Text for analysis ->

= Beginning of Section =

[Impala-ASF-CR] IMPALA-12373: Small String Optimization for StringValue

Zoltan Borok-Nagy (Code Review) Tue, 24 Oct 2023 04:42:32 -0700

Hello Daniel Becker, Csaba Ringhofer, Michael Smith, Impala Public Jenkins,


I'd like you to reexamine a change. Please visit

    http://gerrit.cloudera.org:8080/20496

to look at the new patch set (#8).

Change subject: IMPALA-12373: Small String Optimization for StringValue
......................................................................

IMPALA-12373: Small String Optimization for StringValue

This patch implements the Small String Optimization (SSO) for
StringValue objects. This is a well-known optimization in the C++
world that is used by the majority of various string implementations
(STL string, boost string, Folly string, etc.)

= End of Section =

Supplied records ->
= Beginning of Section =

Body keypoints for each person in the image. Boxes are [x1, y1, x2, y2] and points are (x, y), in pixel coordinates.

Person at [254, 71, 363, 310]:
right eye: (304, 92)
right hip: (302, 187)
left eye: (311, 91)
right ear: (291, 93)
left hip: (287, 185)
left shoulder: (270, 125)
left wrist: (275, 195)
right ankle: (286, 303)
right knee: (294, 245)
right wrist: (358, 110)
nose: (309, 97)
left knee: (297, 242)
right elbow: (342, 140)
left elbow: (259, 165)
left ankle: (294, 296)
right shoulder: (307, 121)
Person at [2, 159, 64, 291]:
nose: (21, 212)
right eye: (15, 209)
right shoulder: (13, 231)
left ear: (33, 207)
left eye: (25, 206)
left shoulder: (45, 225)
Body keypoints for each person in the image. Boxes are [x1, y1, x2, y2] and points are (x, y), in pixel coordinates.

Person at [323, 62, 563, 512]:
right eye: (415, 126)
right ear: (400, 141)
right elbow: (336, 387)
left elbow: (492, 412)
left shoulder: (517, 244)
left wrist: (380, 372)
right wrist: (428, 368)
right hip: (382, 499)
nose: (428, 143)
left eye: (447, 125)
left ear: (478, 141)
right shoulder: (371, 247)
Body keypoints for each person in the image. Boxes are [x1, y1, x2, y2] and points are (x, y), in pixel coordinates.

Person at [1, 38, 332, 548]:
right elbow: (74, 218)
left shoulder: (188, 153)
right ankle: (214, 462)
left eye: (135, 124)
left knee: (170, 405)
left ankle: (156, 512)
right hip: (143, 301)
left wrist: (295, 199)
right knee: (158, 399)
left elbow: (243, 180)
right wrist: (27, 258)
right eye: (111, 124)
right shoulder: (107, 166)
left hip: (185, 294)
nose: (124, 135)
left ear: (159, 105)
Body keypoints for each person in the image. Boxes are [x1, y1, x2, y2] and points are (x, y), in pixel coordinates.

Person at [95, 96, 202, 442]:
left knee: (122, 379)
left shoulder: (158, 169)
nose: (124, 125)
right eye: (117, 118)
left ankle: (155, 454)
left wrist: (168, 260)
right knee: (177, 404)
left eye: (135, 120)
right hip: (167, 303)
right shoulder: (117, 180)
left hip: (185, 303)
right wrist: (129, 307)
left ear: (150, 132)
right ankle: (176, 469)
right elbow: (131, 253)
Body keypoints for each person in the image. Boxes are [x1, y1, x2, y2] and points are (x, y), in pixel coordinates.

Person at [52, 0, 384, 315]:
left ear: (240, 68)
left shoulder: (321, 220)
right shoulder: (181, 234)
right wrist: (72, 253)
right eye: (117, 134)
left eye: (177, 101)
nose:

= End of Section =

What is required ->
From the code review message about Small String Optimization, retype word for word the passage between "[Impala-ASF-CR] IMPALA-12373: Small" and "patch set (#8).", inclusive.

Answer area ->
[Impala-ASF-CR] IMPALA-12373: Small String Optimization for StringValue

Zoltan Borok-Nagy (Code Review) Tue, 24 Oct 2023 04:42:32 -0700

Hello Daniel Becker, Csaba Ringhofer, Michael Smith, Impala Public Jenkins,


I'd like you to reexamine a change. Please visit

    http://gerrit.cloudera.org:8080/20496

to look at the new patch set (#8).